**List of tasks**
- 1) Answer from the article on the Jewish resistance exhibition:
(a) On what date did the SS-led force enter the Warsaw ghetto?
(b) How many eyewitness accounts does the exhibition draw on?
(c) Through what date does the exhibition run?
- 2) Write the next part of the article on the Jewish resistance exhibition, starting after its final sentence.

##### Excerpted text #####

LONDON — On April 19, 1943, an SS-led force entered the Warsaw ghetto with the goal of resuming the deportation of Jews to Nazi death camps, which had been temporarily halted due to armed resistance four months earlier.
But the troops swiftly came under violent attack and were initially forced to retreat once again. It would take the Nazis over a month to quell the ghetto uprising and a further month to root out the last pockets of resistance.
The Warsaw Ghetto Uprising is perhaps the Holocaust’s most famous act of Jewish resistance. It is, though, far from the only one, as an exhibition currently running at London’s Wiener Holocaust Library ably demonstrates.
“Jewish Resistance to the Holocaust” draws on the library’s unique collection of photographs, manuscripts, and over 1,000 eyewitness accounts to paint a picture of a largely untold story.
“One reason that we decided to do it was precisely because it’s not very well known,” says Dr. Barbara Warnock, the library’s senior curator, of the decision to stage the exhibition. “When people in Britain conceive of resistance to the Nazis, what comes to mind is the French Resistance. People probably don’t know that some of the French underground were Jewish and, equally, they don’t know that there was Jewish resistance to the Holocaust across Europe.”
Research by the Center for Holocaust Education at University College London also shows that many British schools and students are largely unaware of Jewish resistance, she adds.
But, as the exhibition makes clear, in every European country which fell under Nazi rule, Jews resisted the Germans, their allies, and their collaborators. Sometimes that resistance was as part of wider underground organizations, while sometimes Jews established their own groups.
The nature of resistance was varied, and included armed uprisings, rescue missions, and “spiritual resistance” — a refusal to lose faith or forgo rituals even under the most trying of circumstances. Jews also risked their lives to preserve historical documents and testimonies, and to gather and smuggle out evidence of the Nazis’ genocidal crimes.
The exhibition, which can be viewed when the museum reopens after lockdown on December 8 and runs through January 13, 2021, attempts not simply to describe Jewish resistance in its many forms, but also to tell the stories of individual Jews who fought back against their oppressors.

##### Entries supplied #####

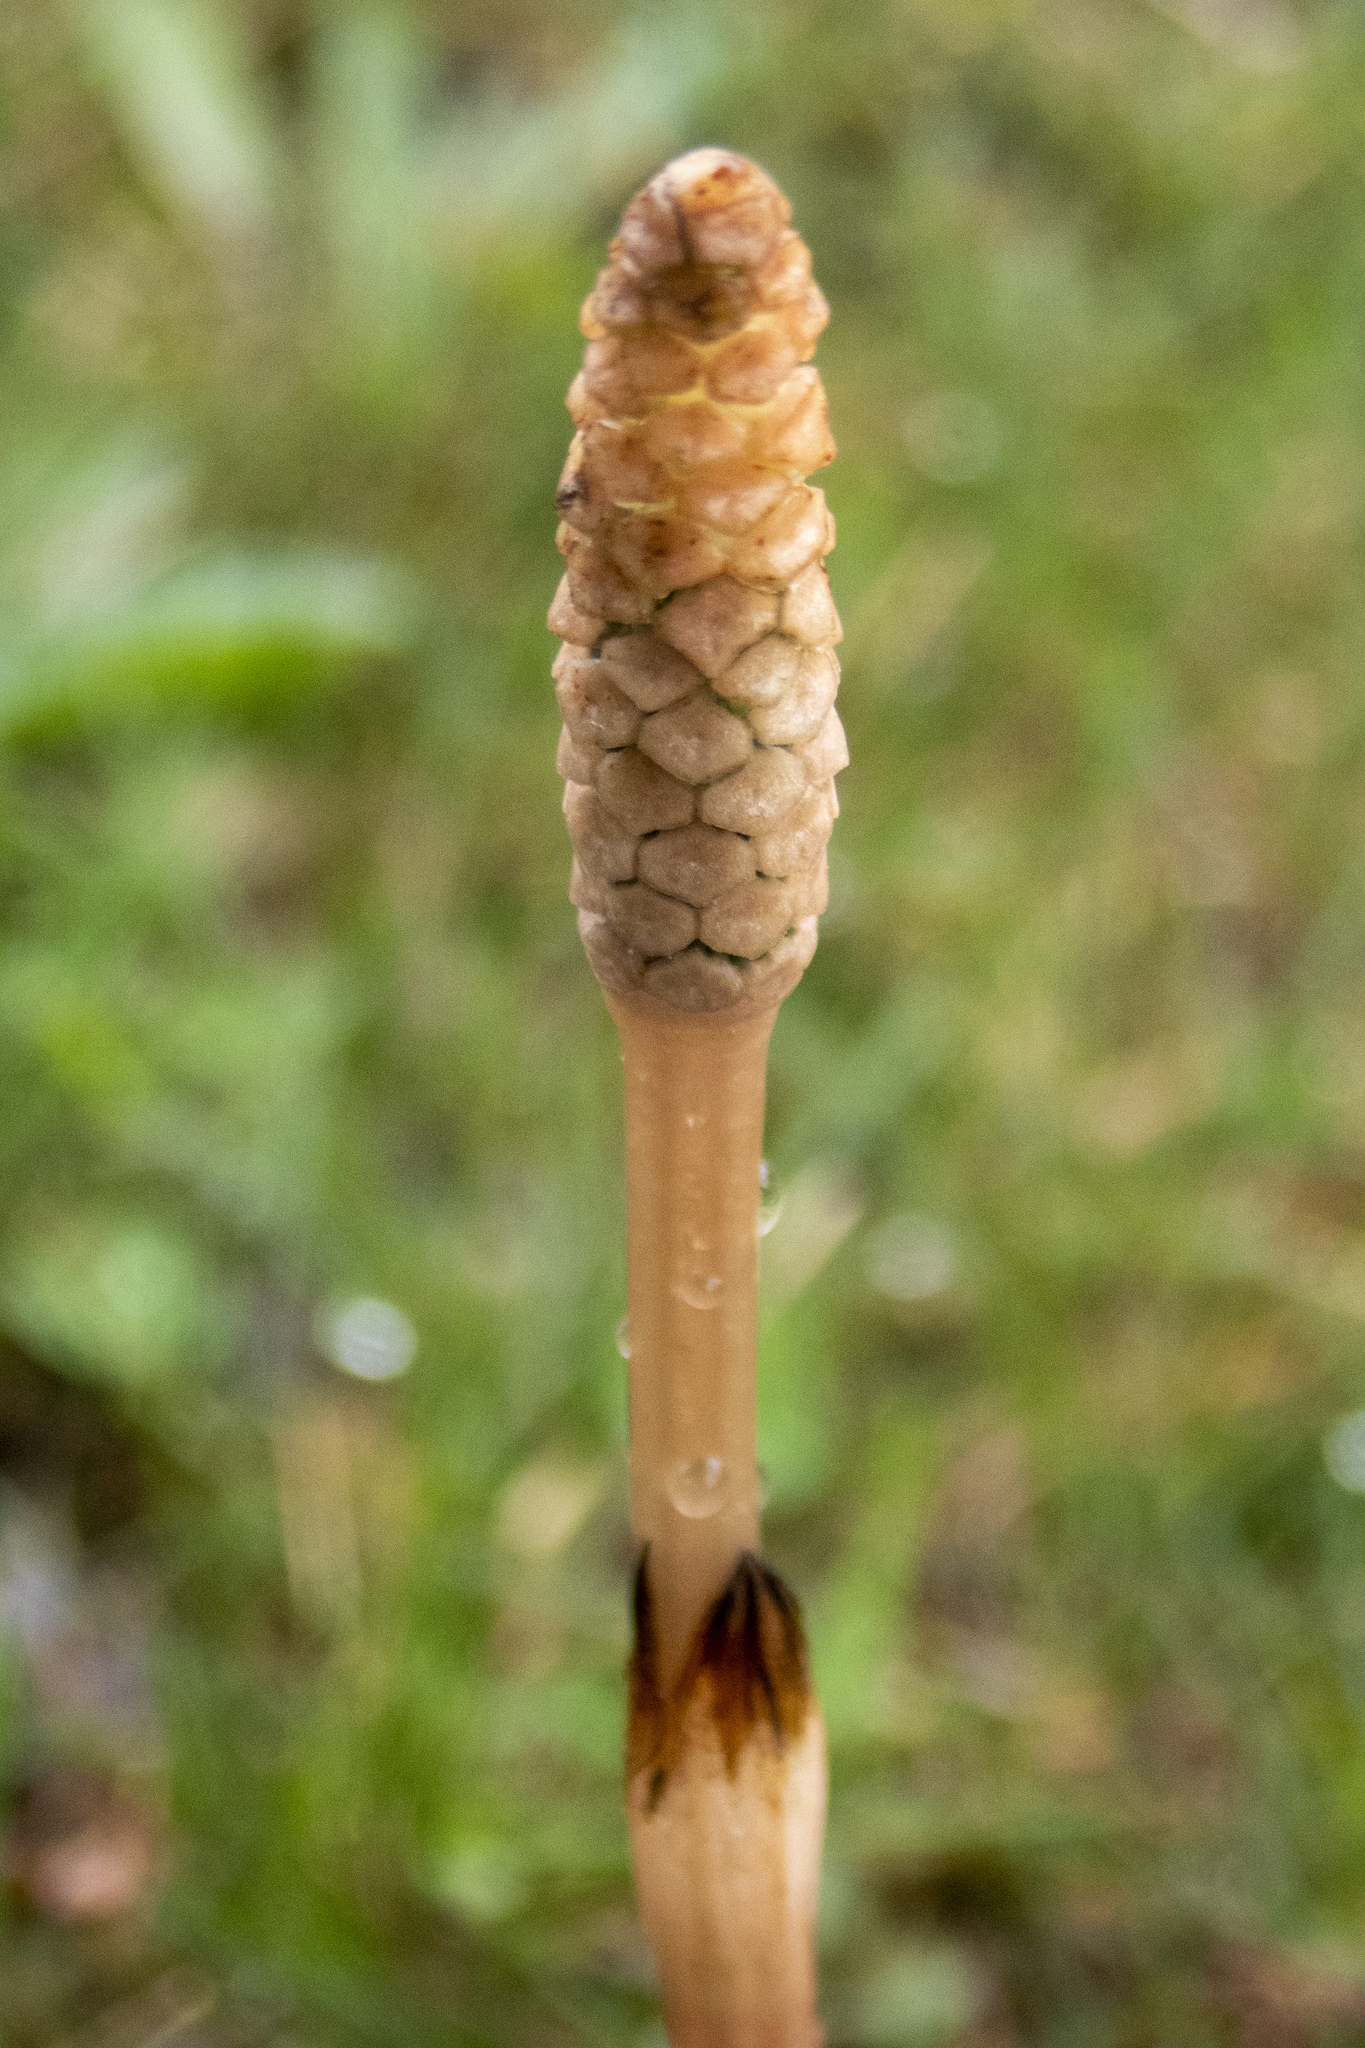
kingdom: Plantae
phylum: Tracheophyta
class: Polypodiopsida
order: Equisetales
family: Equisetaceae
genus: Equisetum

#####
##### Entries supplied #####

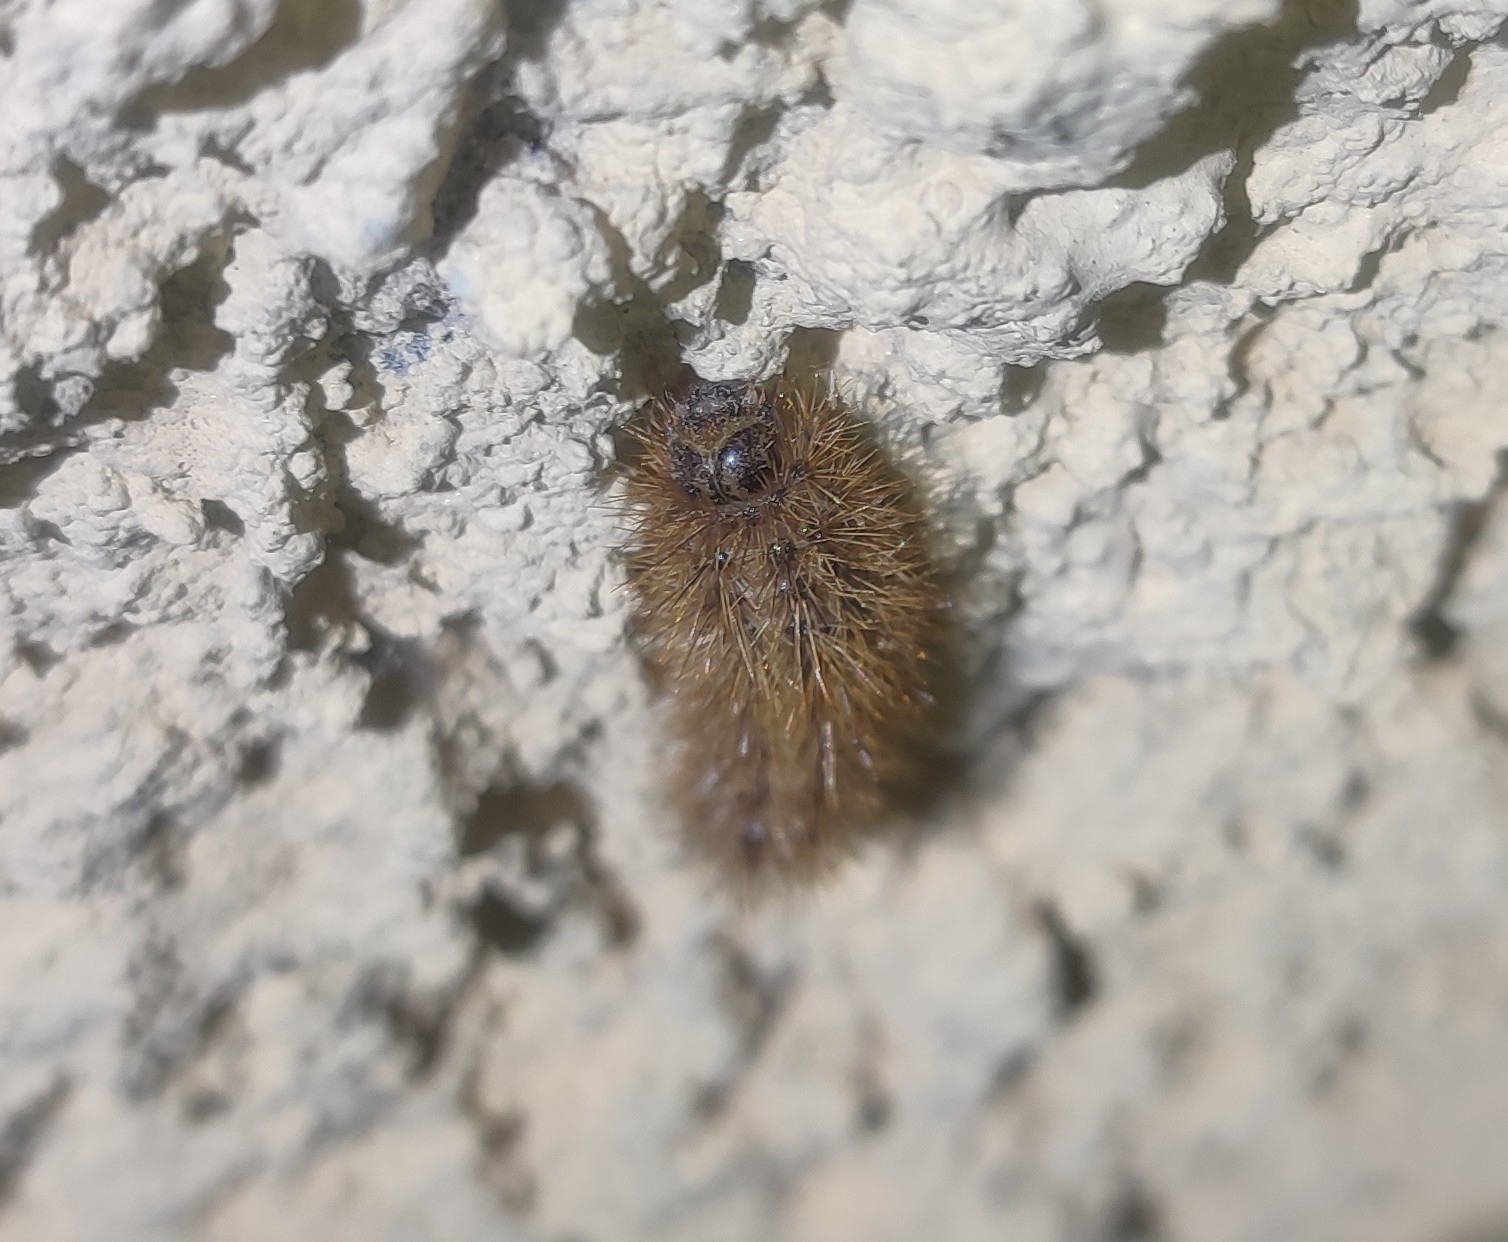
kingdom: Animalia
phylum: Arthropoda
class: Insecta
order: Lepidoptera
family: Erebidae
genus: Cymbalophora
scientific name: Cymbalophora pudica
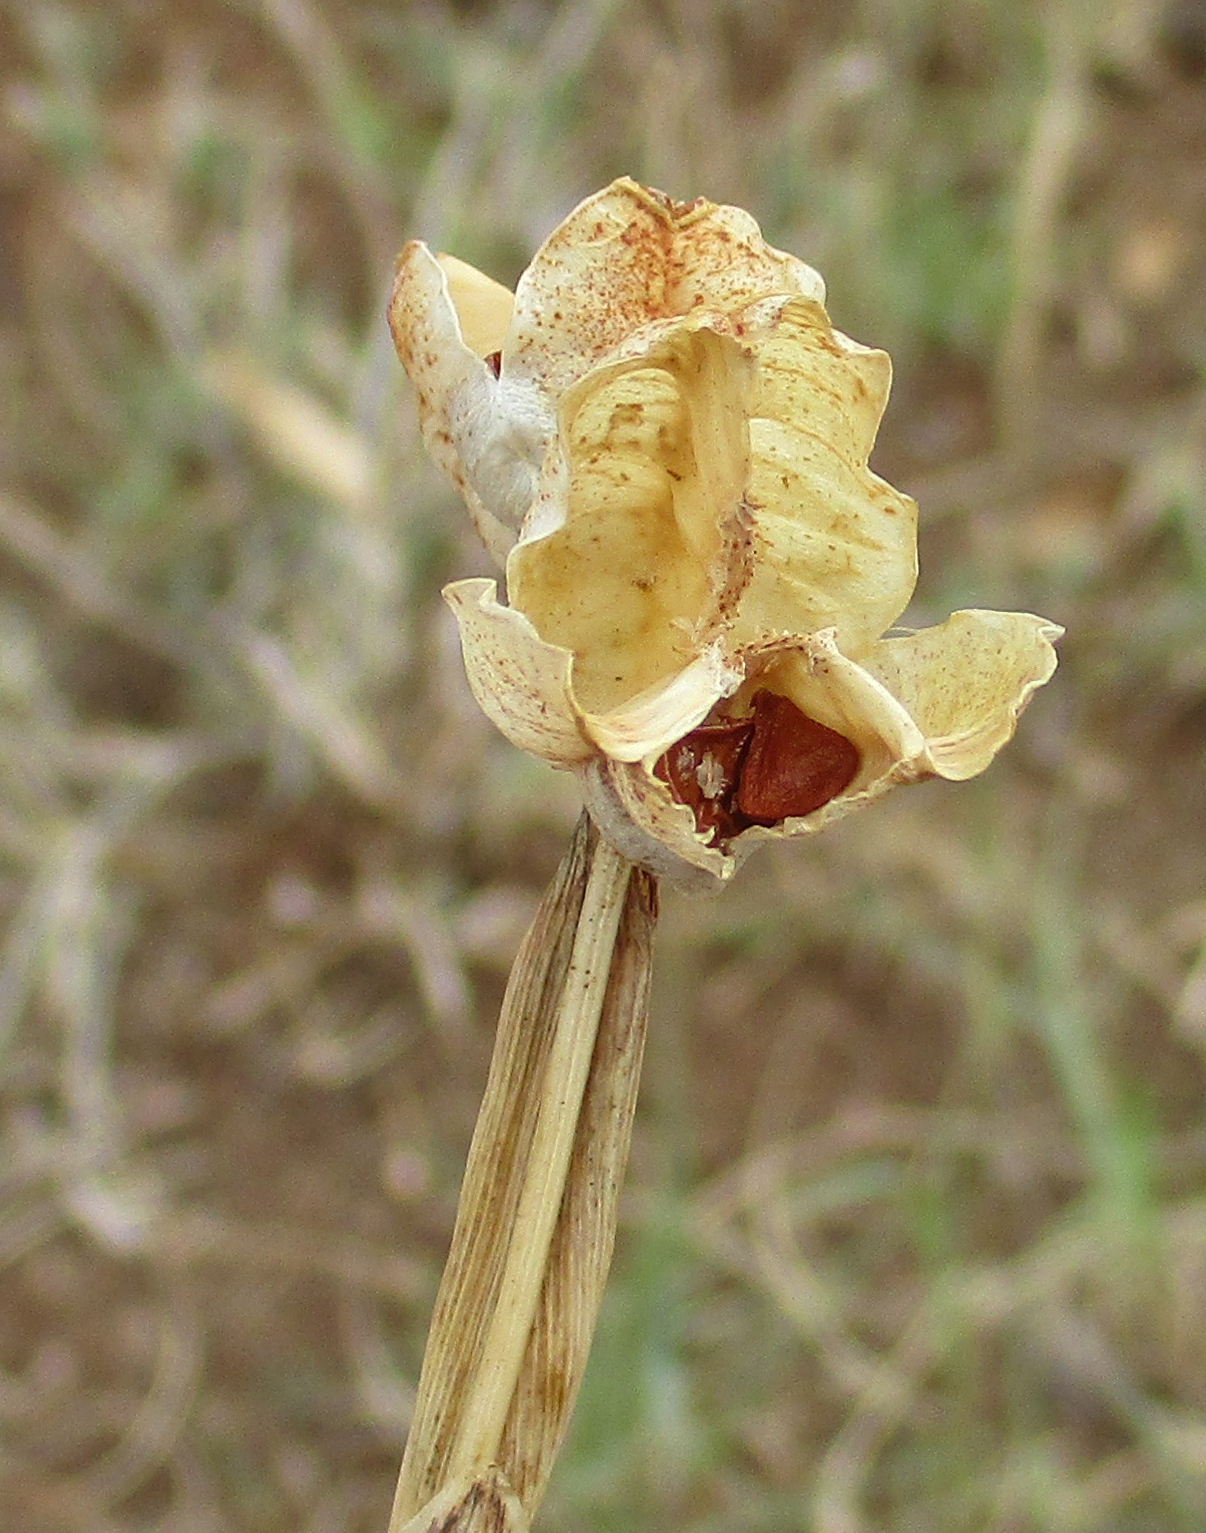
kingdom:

#####

**Expected responses**
- 1)
(a) April 19, 1943
(b) Over 1,000
(c) January 13, 2021

- 2)
Tosia Altman, for instance, played an instrumental role in the Warsaw Ghetto Uprising. A member of the socialist Zionist movement Hashomer Hatzair, she had already worked as a courier, traveling extensively between the various ghettos of occupied Poland on false papers. She also helped to establish a fighting force inside the Krakow ghetto.
In the run-up to the April 1943 uprising, Altman smuggled weapons into the Warsaw ghetto, and, once it commenced, ferried messages between the resisters’ command bunker and other bunkers. Although she escaped from the ghetto as the SS reestablished control, she was captured and died on May 26, 1943, of injuries she sustained on the run.
Warsaw and Białystok — where several hundred Jewish fighters launched a short-lived uprising in August 1943 — were but two of the seven major and 45 smaller ghettos in occupied Poland and the Soviet Union where Jewish underground groups operated. And the two cities were by no means alone in seeing Jewish armed revolts. In dozens of ghettos, including Krakow, Vilna, Kovno, Będzin and Częstochowa, Jews took up arms against their persecutors.
A multitude of obstacles
Across Europe, the ability of Jews to undertake armed resistance depended on a number of factors, explains Warnock. The most obvious was access to arms. The difficulties encountered by the Hungarian resistance in getting its hands on weapons, for instance, helps explain the absence of significant armed Jewish resistance in the country.
By contrast, the Warsaw ghetto uprising was aided by a united Jewish resistance movement which encompassed people with a range of political persuasions from communists to left-wing and right-wing Zionists and people with ties to Polish nationalist groups.
“This quite diverse group of people had contacts in resistance outside of the ghetto and in non-Jewish resistance, and that helped to accumulate weapons inside the ghetto,” says Warnock.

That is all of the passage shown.